It's been more than two months since every state and local hurdle was cleared to build a $2 billion extension of the Metro Transit Green Line, otherwise known as Southwest light rail. Since then, the Metropolitan Council officials who are driving this train have been watching for the federal signal that would allow the start of construction.

It has not come. The Met Council pleaded for Federal Transit Administration (FTA) action before Sept. 30, when two key civil contractor bids were set to expire and while sufficient time remained in the current construction season for preliminary work to begin. Those pleas went unheeded, with no explanation.

This week, Met Council officials asked bidders for a 45-day extension. Only the low bidder, Lunda/C.S. McCrossan at $799 million, agreed. That leaves Ames/Kraemer, which had bid $812 million, out of contention.

Will a 45-day extension be sufficient? "We're hopeful, but we're not sure," said Council Chair Alene Tchourumoff. "We've been given assurance that the FTA is actively reviewing" the Southwest application. A longer delay would almost certainly mean higher costs and could unravel the project's painstakingly woven funding arrangements, achieved through years of arduous political exertion by jurisdictions along the proposed 14.5-mile line.

If it's any solace to Tchourumoff, hers isn't the nation's only urban transit agency with a project waiting for a green light from the Trump administration's FTA. According to the advocacy group Transportation for America, about a dozen U.S. cities are in the queue for their share of $2.3 billion appropriated by Congress in the 2017 and 2018 fiscal years for new transit lines. Only $533 million, or 23 percent, of that money has been distributed.

Advocates are convinced that the FTA is doing an intentional slow-walk, knowing that delay can be fatal to new transit lines, Beth Osborne of Transportation for America told an editorial writer. President Donald Trump asked Congress last year to end federal funding for new transit projects. Instead — and despite the GOP-allied fossil fuel industry's hostility to public transportation — Congress in March reaffirmed its long-standing commitment to pay nearly half the cost of new urban lines. Congress' action reflects decades of bipartisan belief that the whole country benefits when goods and people move efficiently through the nation's largest metro areas.

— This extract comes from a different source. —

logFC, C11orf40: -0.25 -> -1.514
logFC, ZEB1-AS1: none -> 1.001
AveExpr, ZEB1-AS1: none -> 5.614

A strong majority of Minnesotans have a similarly positive opinion about transit, according to a new survey commissioned by the Minneapolis Regional Chamber of Commerce. It found that 74 percent of the state's voters — including more than half of Republicans — support additional public investment in buses, trains and light rail.

Those results suggest growing awareness of the transportation demand that this region's projected growth will bring. Met Council planners say that by 2035, the number of people employed in downtown Minneapolis will climb 18 percent and the population that lives within a half-mile of Southwest light rail's 16 proposed stations will be up 56 percent. Accommodating the needs of the 2030s requires ample lead time. Already, the Southwest line is not expected to start service until 2023.

The Met Council isn't asking the FTA to start the flow of federal dollars in the next 45 days. All it seeks this year is a promise that if it starts spending its own funds — up to a requested $187.3 million — the FTA will provide reimbursement under a larger grant due to be awarded next year. That assurance should come without further delay — and Minnesotans in a position to exert influence with the federal agency, starting with Third District Republican U.S. Rep. Erik Paulsen, ought to apply it posthaste.